What are we supposed to do with this rotating cast of political disappointments, this hydra with a hundred arseholes? How do we express our disgust for this antique shell of a democracy? I wish, more than anything, that there was a simple answer. The truth is far more complex and infinitely sadder: whatever the outcome of this election, there is a battle ahead for anyone who believes in social justice. The truth right now is that there is only one choice you get, and that’s the face of your enemy. The candidates aren’t all the same but they look similar enough if you squint: a narrow palette of inertia and entitlement. We made the mistake of thinking they were all the same in 2010, that the Tories could not possibly be worse than New Labour. Turns out we were wrong. The question on the table isn’t whether we’ll ever get the government we deserve. The question is whether we want the next five years to be disastrous or merely depressing. The choice is between different shades of disillusion.

That’s hardly a slogan to get the blood pumping. My own pulse has remained steady, save for those moments when Nigel Farage appears on TV talking about immigrants bringing HIV to Britain and doing his dastardly trick of making David Cameron look reasonable, at which point the vein in my temple starts hammering like it’s trapped behind the door of a burning building. Thankfully, voting is not where democracy begins and ends. It never has been.

Democracy, as the scholar and activist Howard Zinn writes, “is not the counting up of votes, but the counting up of actions”. The change that most people in Britain want to see is not being offered at this election. That change will come only if people fight for it. It will take direct action. It will take courage, and work, and time, and more work. The suffragettes understood that. They understood that democracy does not end at the ballot box. If we are lucky, it starts there. It starts with choosing your enemy.
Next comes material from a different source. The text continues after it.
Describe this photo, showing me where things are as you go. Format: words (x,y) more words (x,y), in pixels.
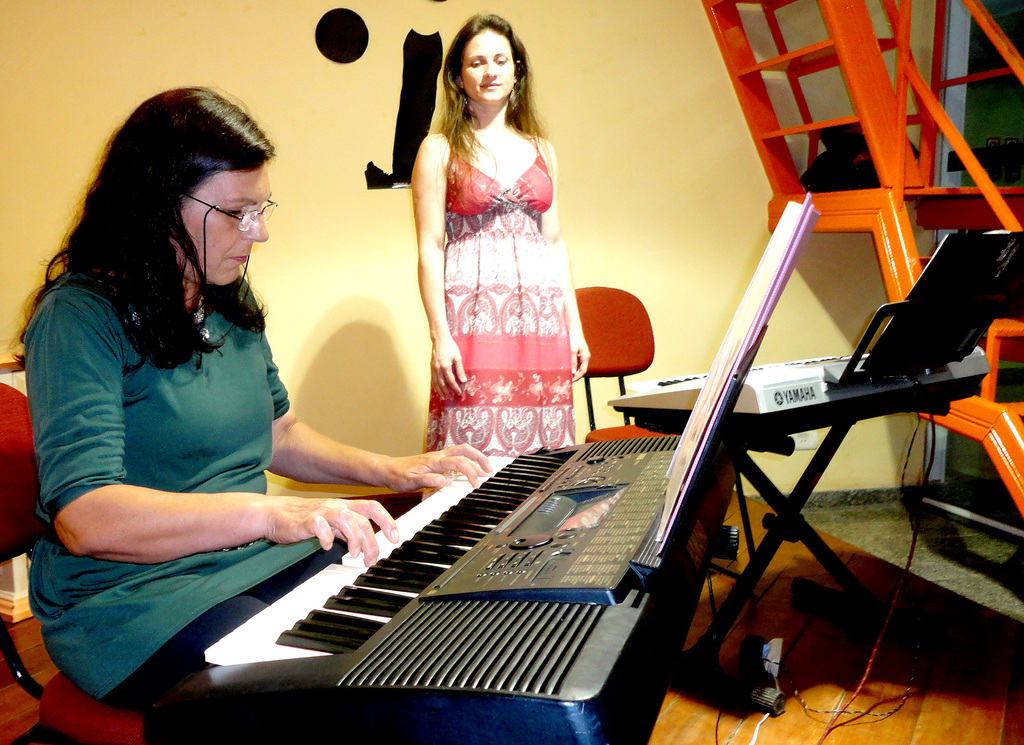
In this picture i could see two ladies (538,257) one is standing and other is sitting in front of the keyboard (445,528) and making music. In the back ground (620,129) there is a yellow colored wall (331,175) and to the right (928,146) there is orange colored railing (884,192).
Right now, there may not be much to vote for but there’s plenty to vote against. Go out and vote, if you can stand it, and I hope you can. Vote in disgust. Vote in despair. If I see you at the polling station with a grin on your face, I will worry, unless you have the good fortune to be Scottish. Vote against bigotry, hatred and fear. Vote today and change the world tomorrow. We are not as powerless as they would have us believe. Choose your enemy and choose wisely. Good luck.